HICKS COLUMN: Graham's right, but not right enough?
As usual, Lindsey Graham isn't afraid to tackle the elephant in the room — even if the elephant in question is his own party's symbol.
On Wednesday, South Carolina's senior senator told CNN that “I just think the hard truth is we have a demographics problem.”
That comment mirrored one he made to the website Politico just before Republican Mitt Romney lost the presidential election to Barack Obama:
“If I hear anybody say it was because Romney wasn't conservative enough I'm going to go nuts.”
Graham, of course, is absolutely right. It's hard to win an election when you have people who insult large voting blocs on a daily basis. Pretty soon that's going to add up to more than 47 percent.
But a lot of people don't see it that way, which means Graham may need to start looking for a padded room somewhere to go nuts in. Because a lot of people are already saying he is just like Romney — not conservative enough.
Quit saying dumb stuff
Dave Woodard, a Republican political science professor at Clemson, agrees with Graham on one point: The GOP needs to make itself attractive to emerging demographics. But that doesn't mean, Woodard says, “we abandon our core values.”
“If we have to change our position on abortion, I'm not going to do that,” he says.
Yeah, that's not happening. And Graham isn't suggesting it should.
But it would be smart for the party if old white men would quit spouting off crazy stuff about women's health, and if GOP leaders didn't fashion immigration policy that makes Latino citizens here legally subject to unreasonable search and seizure.
Neal Thigpen, longtime Francis Marion University political scientist, and a Republican, says the party needs to quit doing things like that anyway. But with the tea party driving the train, he says, “I don't know that they are going to be able to do that.”

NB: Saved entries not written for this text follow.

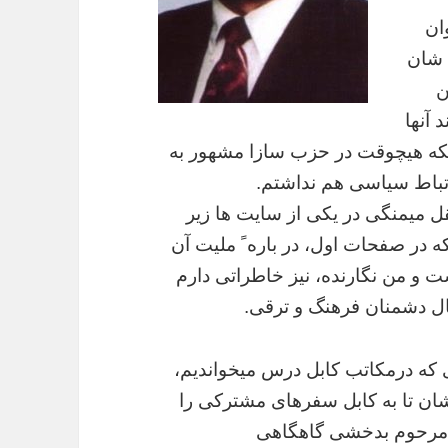
ان
شان
ن
د
آنها
که
هیچوقت
در
حزب
سازا
مشهور
به
تباط
سیاسی
هم
نداشتم
.
قل
میمنگی
در
یکی
از
سایت
ها
زیر
ه
در
صفحات
اول،
در
باره
ملیت
آن
ت
و
من
نگارنده،
نیز
خاطراتی
دارم
ل
دشمنان
فرهنگ
و
ترقی
.
که
درمکاتب
کابل
درس
میخواندیم،
ان
تا
به
کابل
سفرهای
مشترکی
را
مرحوم
بدخشی
گاهگاهی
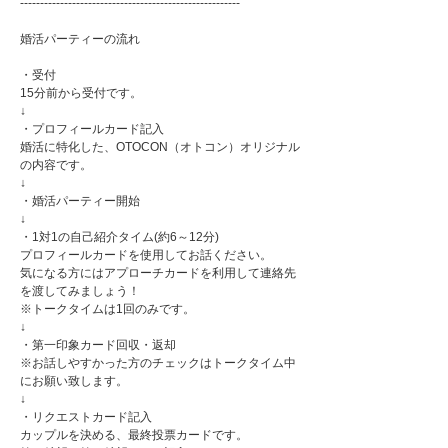
-------------------------------------------------------
婚活パーティーの流れ
・受付
15分前から受付です。
↓
・プロフィールカード記入
婚活に特化した、OTOCON（オトコン）オリジナル
の内容です。
↓
・婚活パーティー開始
↓
・1対1の自己紹介タイム(約6～12分)
プロフィールカードを使用してお話ください。
気になる方にはアプローチカードを利用して連絡先
を渡してみましょう！
※トークタイムは1回のみです。
↓
・第一印象カード回収・返却
※お話しやすかった方のチェックはトークタイム中
にお願い致します。
↓
・リクエストカード記入
カップルを決める、最終投票カードです。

Graham was very likely making those comments as much as about own his re-election as anything.
Most folks expect that Graham will face a significant challenge from within the party in two years. See, most folks don't think he's a real elephant, but a RINO (Republican in Name Only).

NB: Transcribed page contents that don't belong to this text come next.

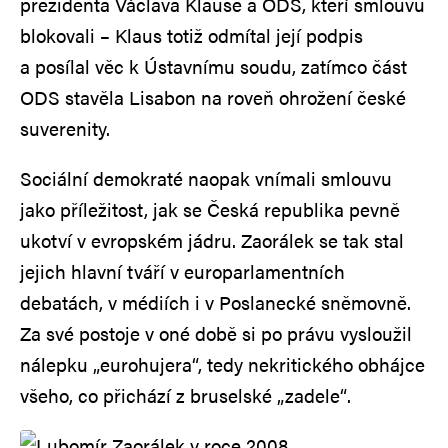
prezidenta Václava Klause a ODS, kteří smlouvu
blokovali – Klaus totiž odmítal její podpis
a posílal věc k Ústavnímu soudu, zatímco část
ODS stavěla Lisabon na roveň ohrožení české
suverenity.
Sociální demokraté naopak vnímali smlouvu
jako příležitost, jak se Česká republika pevně
ukotví v evropském jádru. Zaorálek se tak stal
jejich hlavní tváří v europarlamentních
debatách, v médiích i v Poslanecké sněmovně.
Za své postoje v oné době si po právu vysloužil
nálepku „eurohujera“, tedy nekritického obhájce
všeho, co přichází z bruselské „zadele“.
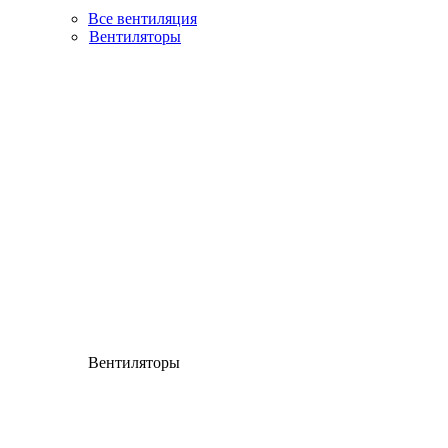
Все вентиляция
Вентиляторы
Вентиляторы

It doesn't matter that Graham is absolutely against raising anyone's taxes. And it makes no difference that he supports a sensible immigration reform policy. Or even that he went out and campaigned for Romney in the swing state of North Carolina.

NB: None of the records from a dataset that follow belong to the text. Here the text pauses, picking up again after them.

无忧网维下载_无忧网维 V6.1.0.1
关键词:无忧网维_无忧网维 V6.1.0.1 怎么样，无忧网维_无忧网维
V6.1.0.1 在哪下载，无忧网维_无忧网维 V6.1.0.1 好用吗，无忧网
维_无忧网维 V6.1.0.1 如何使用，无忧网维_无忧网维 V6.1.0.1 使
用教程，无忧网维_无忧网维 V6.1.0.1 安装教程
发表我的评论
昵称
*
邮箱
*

He's not out there enough, which basically means he isn't going around saying things that embarrass the party and cost them votes. But Graham isn't conservative enough for some folks here — sort of like Romney, who lost South Carolina in the primary to Atilla the Gingrich.
The far right can go after Graham and maybe beat him in the primary. Perhaps they'll nominate someone with ignorant thoughts on rape and Democrats will take his seat, as they did in Indiana.
If the GOP wants to quit losing, perhaps they should listen to Graham instead of beating up on him.